*所示文本*.
2025-3-8-一些相关代码存储

放置一些代码：有关DETR，主要是position encoding+prediction head。

其他内容无。

Carion, Nicolas, et al. "End-to-end object detection with transformers." European conference on computer vision. Cham: Springer International Publishing, 2020.

空间位置编码重构：

# 将文本的绝对位置编码改为图像相对坐标编码
class ImagePositionEncoding(nn.Module):
    def __init__(self, d_model, h, w):
        super().__init__()
        self.row_embed = nn.Embedding(h, d_model//2)  # 行编码
        self.col_embed = nn.Embedding(w, d_model//2)  # 列编码
        
    def forward(self, x):
        B, C, H, W = x.shape
        row = self.row_embed(torch.arange(H).to(x.device))  # (H, d/2)
        col = self.col_embed(torch.arange(W).to(x.device))  # (W, d/2)
        pos = torch.cat([row.unsqueeze(1).repeat(1,W,1), 
                       col.unsqueeze(0).repeat(H,1,1)], dim=-1)  # (H,W,d)

*待办任务*.
- 1) 根据这篇DETR代码笔记回答下列问题：
(a) 笔记所放置的代码主要涉及哪两部分？
(b) 笔记引用的论文发表于哪个会议，年份为何？
(c) 在ImagePositionEncoding中，行编码与列编码的嵌入维度各设为多少？
- 2) 请照原样复制这篇DETR代码笔记中的一段，起于“Carion, Nicolas, et”，止于“super().__init__()”。

*数据集*.

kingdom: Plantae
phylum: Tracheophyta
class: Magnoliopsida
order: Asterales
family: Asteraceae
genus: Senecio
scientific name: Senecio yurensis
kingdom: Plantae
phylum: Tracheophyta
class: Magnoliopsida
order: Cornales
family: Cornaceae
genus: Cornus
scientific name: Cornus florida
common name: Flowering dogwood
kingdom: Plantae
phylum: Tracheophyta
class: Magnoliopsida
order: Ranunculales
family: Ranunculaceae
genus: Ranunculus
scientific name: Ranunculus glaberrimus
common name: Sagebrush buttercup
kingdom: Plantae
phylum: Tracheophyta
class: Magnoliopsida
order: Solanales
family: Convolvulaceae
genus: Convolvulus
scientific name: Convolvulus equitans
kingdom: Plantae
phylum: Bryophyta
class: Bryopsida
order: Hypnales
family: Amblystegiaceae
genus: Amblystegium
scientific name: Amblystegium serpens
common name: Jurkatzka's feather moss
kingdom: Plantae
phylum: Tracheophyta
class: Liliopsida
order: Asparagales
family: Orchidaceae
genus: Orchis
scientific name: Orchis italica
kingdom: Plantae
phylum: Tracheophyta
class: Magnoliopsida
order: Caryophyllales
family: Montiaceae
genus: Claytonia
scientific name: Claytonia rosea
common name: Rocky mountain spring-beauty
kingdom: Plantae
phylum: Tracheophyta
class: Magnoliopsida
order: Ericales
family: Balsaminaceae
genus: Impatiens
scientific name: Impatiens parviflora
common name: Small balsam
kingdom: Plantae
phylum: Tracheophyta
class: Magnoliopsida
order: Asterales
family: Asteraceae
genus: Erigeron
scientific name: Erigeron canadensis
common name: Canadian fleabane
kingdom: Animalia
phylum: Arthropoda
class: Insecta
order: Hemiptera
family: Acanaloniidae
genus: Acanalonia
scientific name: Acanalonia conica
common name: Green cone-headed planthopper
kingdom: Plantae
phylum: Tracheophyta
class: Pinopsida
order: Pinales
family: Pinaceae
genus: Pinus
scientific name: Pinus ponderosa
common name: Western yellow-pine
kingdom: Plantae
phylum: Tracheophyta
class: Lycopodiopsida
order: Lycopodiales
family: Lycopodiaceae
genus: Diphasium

*各题解答*.
- 1)
(a) position encoding与prediction head。
(b) European conference on computer vision，2020年。
(c) 均为d_model//2。

- 2)
Carion, Nicolas, et al. "End-to-end object detection with transformers." European conference on computer vision. Cham: Springer International Publishing, 2020.

空间位置编码重构：

# 将文本的绝对位置编码改为图像相对坐标编码
class ImagePositionEncoding(nn.Module):
    def __init__(self, d_model, h, w):
        super().__init__()